A gender gap divides the sexes over personal finances, the national economy and presidential politics, according to a Money magazine poll released Thursday.

Women worry more than men about finances, have a gloomier economic outlook and are more likely to think about money than sex, according to the poll. Results are to be published in the magazine's June issue.

Sociologists and financial planners say the gap reflects the different treatment women receive in the workplace and at home.

``Women were more downbeat than men on almost every issue relating to their own finances and to the economy,'' said Adam Richard, senior vice president of Willard & Shullman of Greenwich, Conn., the polling firm that conducted the survey for the magazine.

Money noted that the survey included a disproportionately high proportion of high-income respondents and a lower proportion of low-income earners than exists in the general population. Questionnaires were mailed to 4,500 people; about a third of them responded.

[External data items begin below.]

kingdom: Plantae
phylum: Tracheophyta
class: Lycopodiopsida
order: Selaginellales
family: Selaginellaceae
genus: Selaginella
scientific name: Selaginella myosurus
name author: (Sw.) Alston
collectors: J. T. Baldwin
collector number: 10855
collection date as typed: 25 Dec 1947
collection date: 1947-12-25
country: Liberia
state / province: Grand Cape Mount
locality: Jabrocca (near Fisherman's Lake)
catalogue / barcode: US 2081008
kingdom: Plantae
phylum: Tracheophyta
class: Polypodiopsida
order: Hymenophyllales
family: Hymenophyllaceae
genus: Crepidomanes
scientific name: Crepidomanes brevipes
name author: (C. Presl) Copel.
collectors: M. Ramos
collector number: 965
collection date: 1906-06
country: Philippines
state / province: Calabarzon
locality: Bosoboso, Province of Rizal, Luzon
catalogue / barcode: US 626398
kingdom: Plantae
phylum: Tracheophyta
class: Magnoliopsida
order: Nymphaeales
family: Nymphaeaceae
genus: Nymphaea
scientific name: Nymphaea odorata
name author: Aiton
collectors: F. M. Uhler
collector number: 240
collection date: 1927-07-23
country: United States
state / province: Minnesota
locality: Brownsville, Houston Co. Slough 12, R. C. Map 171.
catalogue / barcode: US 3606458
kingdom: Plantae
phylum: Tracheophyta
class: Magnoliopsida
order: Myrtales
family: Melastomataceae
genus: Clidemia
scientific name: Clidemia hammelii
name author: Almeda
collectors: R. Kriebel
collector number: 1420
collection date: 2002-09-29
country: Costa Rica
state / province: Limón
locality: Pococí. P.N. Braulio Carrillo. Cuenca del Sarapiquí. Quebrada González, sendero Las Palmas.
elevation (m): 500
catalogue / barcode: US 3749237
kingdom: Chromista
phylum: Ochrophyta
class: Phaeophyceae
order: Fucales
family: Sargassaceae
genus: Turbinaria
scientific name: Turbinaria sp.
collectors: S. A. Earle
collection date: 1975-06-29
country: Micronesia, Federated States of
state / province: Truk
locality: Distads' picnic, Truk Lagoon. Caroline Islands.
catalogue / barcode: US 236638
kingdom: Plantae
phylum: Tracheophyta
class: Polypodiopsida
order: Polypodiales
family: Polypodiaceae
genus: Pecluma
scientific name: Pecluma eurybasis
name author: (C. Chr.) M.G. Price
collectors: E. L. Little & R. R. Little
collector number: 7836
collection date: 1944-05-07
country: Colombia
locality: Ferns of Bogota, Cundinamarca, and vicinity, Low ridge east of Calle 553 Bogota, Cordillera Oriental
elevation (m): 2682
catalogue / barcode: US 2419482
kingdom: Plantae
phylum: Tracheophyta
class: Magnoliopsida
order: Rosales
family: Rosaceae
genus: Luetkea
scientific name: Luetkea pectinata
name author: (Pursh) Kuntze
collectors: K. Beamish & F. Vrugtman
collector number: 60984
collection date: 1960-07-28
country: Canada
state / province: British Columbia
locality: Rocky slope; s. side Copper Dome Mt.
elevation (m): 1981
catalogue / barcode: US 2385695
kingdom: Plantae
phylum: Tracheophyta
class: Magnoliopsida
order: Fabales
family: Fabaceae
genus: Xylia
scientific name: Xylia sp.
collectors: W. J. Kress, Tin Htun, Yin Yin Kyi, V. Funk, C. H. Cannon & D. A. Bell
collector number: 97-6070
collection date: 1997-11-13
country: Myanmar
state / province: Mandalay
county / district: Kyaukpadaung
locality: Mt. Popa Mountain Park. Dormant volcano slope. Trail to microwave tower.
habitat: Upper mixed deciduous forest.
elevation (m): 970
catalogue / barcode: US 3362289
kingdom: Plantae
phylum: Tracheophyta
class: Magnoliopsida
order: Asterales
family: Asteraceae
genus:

More than half of the women surveyed said they would have trouble paying an unexpected $1,000 bill, compared with one-third of men, the survey found. Sixty percent of women said they think more about money than sex, compared with 34 percent of men. And nearly a third of women said they often fret over money, compared with only 17 percent of men.

Despite the gender gap, men and women alike had a mixture of hope and fear for the economy.

Fifty-seven percent of the total respondents said the American dream is still attainable, up from 52 percent last year. But nearly six out of 10 of those surveyed said the nation's economy is in a long-term decline, a dramatic increase from the 43 percent who said so four years ago.

The mail-in survey, conducted in February and March, included responses from 1,218 household decision-makers and had a margin or error of 2.9 percentage points.

The survey drew half its responses from people with incomes at or above $40,000, compared with 14 percent in the population at large, and less than 6 percent from respondents earning less than $25,000, compared with 36 percent in the population at large.